The intricate photosynthetic machinery of plants is designed to tap the huge solar energy resource of the sun (>1300 ZJ yr-1 photosynthetic reactive radiation) which is 2600x greater than our total global energy demand (the 0.5 ZJ yr-1). Consequently single celled green algae (microalgae) which can be produced on non-arable land using saline or waste water sources are being developed as advanced solar fuel systems that do not compete with food production. The importance of such systems is that they can theoretically reduce CO2 emissions, increase energy security and provide a secure basis for economic development.
The first step of all biofuel production is light capture and it's optimisation is therefore essential for the development of high-efficiency solar fuel production processes. Microalgae have approximately 20 light harvesting proteins associated with photosystems I and II which undergo complex and dynamic rearrangements in the thylakoid membranes in 4D (3D space and time). To fully understand this process requires tomographic cellular reconstructions at different time points and the ability to model macromolecular assemblies within them a ‘pseudo-atomic’ resolution.

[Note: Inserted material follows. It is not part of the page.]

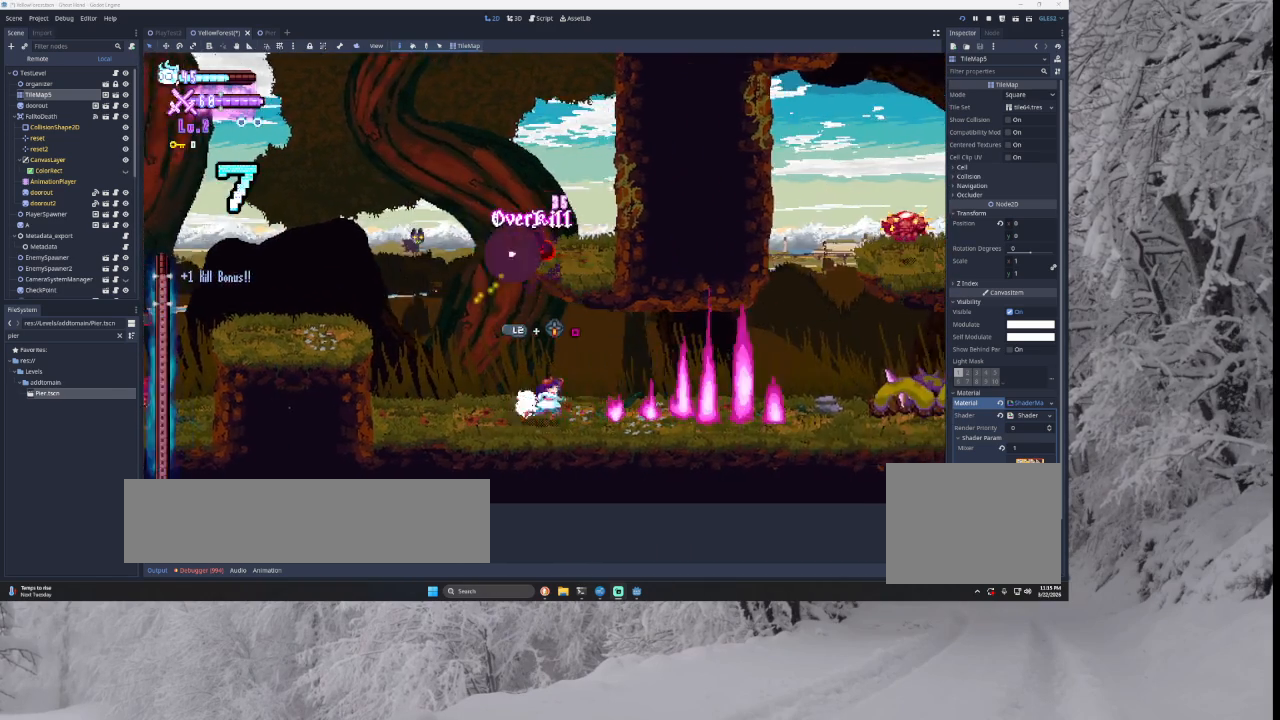
{"buttons": [], "left_stick": "right", "right_stick": "center", "events": []}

We have been working on methods to integrate x-ray crystallographic data into single particle reconstructions and to dock these into the contours of macromolecular assemblies within cellular tomograms. This requires accurate 3-D edge detection of macromolecules and organelles.
All the images suffer from some degree of noise contamination. Algorithms capable of high quality edge detection are therefore required and these must be able to accurately distinguish between signal and noise, and be fast as well as robust in their ability to detect objects of differing contrast, shape and size. Here algorithms developed to detect the contours of single particle macromolecules as well as macromolecules and organelles within tomograms will be presented. The performance, strengths and weaknesses of these algorithms will be summarised to illustrate the potential and limitation of using them for high throughput segmentation with the ultimate aim of generating a ‘pseudo-atomic’ resolution 3-D reconstruction of the photosynthetic machinery by docking x-ray crystallographic, single particle and tomographic data.